Lay out every line of the data below as a Markdown table with the columns n and Line, numbering the rows and skipping blank lines. Leave the pictures out of the answer.

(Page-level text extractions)
+---+
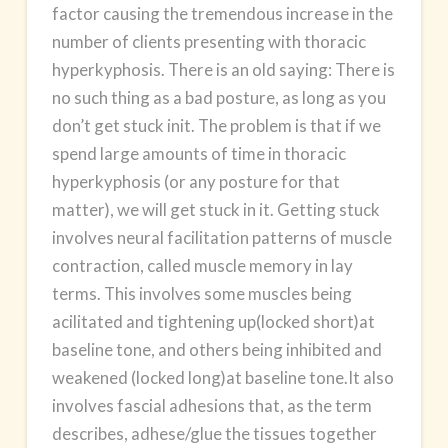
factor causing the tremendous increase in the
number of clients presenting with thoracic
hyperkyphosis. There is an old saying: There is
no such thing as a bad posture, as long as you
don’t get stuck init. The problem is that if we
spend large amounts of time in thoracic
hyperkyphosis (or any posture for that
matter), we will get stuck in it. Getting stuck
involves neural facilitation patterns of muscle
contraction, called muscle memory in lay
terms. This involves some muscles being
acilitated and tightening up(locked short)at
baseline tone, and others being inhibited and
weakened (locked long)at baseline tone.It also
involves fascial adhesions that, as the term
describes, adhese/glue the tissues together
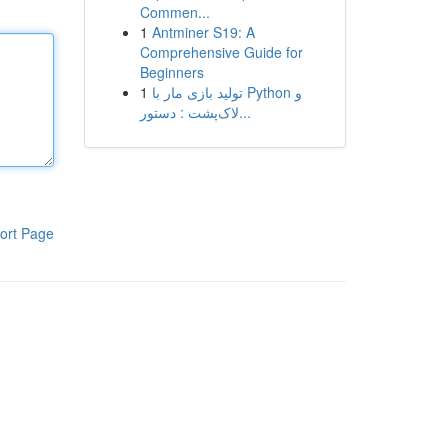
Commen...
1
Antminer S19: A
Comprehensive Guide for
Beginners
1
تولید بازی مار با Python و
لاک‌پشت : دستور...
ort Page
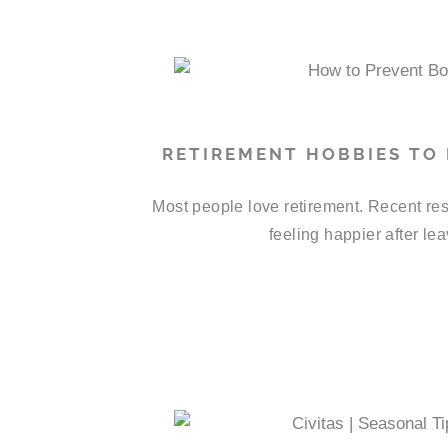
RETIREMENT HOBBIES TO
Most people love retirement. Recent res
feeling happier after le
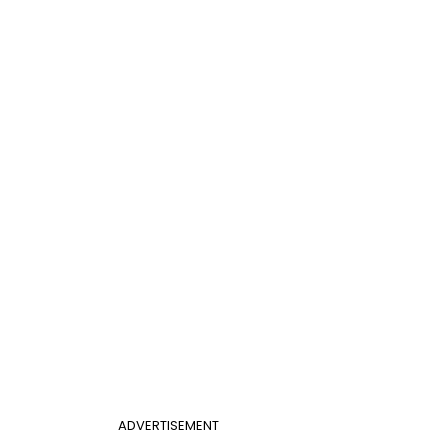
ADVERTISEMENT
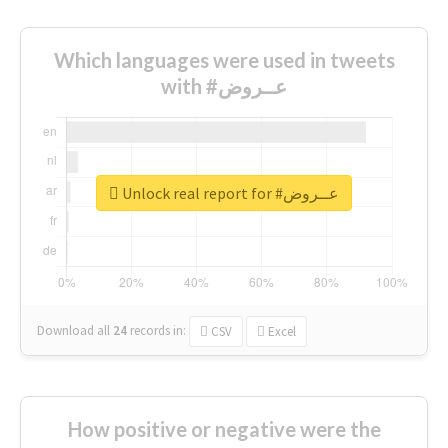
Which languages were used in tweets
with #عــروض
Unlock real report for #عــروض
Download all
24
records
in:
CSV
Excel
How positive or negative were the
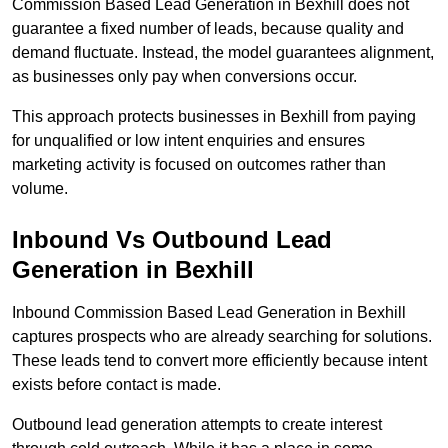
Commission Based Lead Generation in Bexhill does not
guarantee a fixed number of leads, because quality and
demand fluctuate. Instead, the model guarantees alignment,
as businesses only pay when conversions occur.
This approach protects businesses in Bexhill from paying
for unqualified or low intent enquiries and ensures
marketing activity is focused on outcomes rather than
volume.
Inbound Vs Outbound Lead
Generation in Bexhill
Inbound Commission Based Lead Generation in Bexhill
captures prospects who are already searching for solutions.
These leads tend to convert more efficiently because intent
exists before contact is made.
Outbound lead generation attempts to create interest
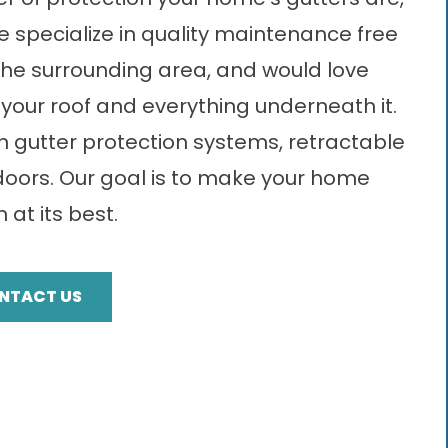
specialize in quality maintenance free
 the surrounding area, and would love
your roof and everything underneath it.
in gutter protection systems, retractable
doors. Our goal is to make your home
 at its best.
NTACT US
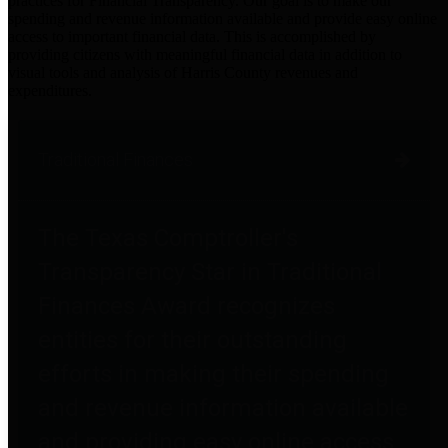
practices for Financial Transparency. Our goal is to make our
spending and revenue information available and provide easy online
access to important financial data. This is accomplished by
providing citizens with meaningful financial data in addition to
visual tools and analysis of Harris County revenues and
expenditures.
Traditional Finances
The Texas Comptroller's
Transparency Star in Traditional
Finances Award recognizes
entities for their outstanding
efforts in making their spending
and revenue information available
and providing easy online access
+---+
:: EXERCISE OUTPUT ::
| n | Line |
|---|---|
| 1 | factor causing the tremendous increase in the |
| 2 | number of clients presenting with thoracic |
| 3 | hyperkyphosis. There is an old saying: There is |
| 4 | no such thing as a bad posture, as long as you |
| 5 | don’t get stuck init. The problem is that if we |
| 6 | spend large amounts of time in thoracic |
| 7 | hyperkyphosis (or any posture for that |
| 8 | matter), we will get stuck in it. Getting stuck |
| 9 | involves neural facilitation patterns of muscle |
| 10 | contraction, called muscle memory in lay |
| 11 | terms. This involves some muscles being |
| 12 | acilitated and tightening up(locked short)at |
| 13 | baseline tone, and others being inhibited and |
| 14 | weakened (locked long)at baseline tone.It also |
| 15 | involves fascial adhesions that, as the term |
| 16 | describes, adhese/glue the tissues together |
| 17 | Commen... |
| 18 | 1 |
| 19 | Antminer S19: A |
| 20 | Comprehensive Guide for |
| 21 | Beginners |
| 22 | 1 |
| 23 | تولید بازی مار با Python و |
| 24 | لاک‌پشت : دستور... |
| 25 | ort Page |
| 26 | RETIREMENT HOBBIES TO |
| 27 | Most people love retirement. Recent res |
| 28 | feeling happier after le |
| 29 | ADVERTISEMENT |
| 30 | Which languages were used in tweets |
| 31 | with #عــروض |
| 32 | Unlock real report for #عــروض |
| 33 | Download all |
| 34 | 24 |
| 35 | records |
| 36 | in: |
| 37 | CSV |
| 38 | Excel |
| 39 | How positive or negative were the |
| 40 | Commission Based Lead Generation in Bexhill does not |
| 41 | guarantee a fixed number of leads, because quality and |
| 42 | demand fluctuate. Instead, the model guarantees alignment, |
| 43 | as businesses only pay when conversions occur. |
| 44 | This approach protects businesses in Bexhill from paying |
| 45 | for unqualified or low intent enquiries and ensures |
| 46 | marketing activity is focused on outcomes rather than |
| 47 | volume. |
| 48 | Inbound Vs Outbound Lead |
| 49 | Generation in Bexhill |
| 50 | Inbound Commission Based Lead Generation in Bexhill |
| 51 | captures prospects who are already searching for solutions. |
| 52 | These leads tend to convert more efficiently because intent |
| 53 | exists before contact is made. |
| 54 | Outbound lead generation attempts to create interest |
| 55 | specialize in quality maintenance free |
| 56 |  the surrounding area, and would love |
| 57 | your roof and everything underneath it. |
| 58 | in gutter protection systems, retractable |
| 59 | doors. Our goal is to make your home |
| 60 |  at its best. |
| 61 | NTACT US |
| 62 | practices for Financial Transparency. Our goal is to make our |
| 63 | spending and revenue information available and provide easy online |
| 64 | access to important financial data. This is accomplished by |
| 65 | providing citizens with meaningful financial data in addition to |
| 66 | visual tools and analysis of Harris County revenues and |
| 67 | expenditures. |
| 68 | Traditional Finances |
| 69 | The Texas Comptroller's |
| 70 | Transparency Star in Traditional |
| 71 | Finances Award recognizes |
| 72 | entities for their outstanding |
| 73 | efforts in making their spending |
| 74 | and revenue information available |
| 75 | and providing easy online access |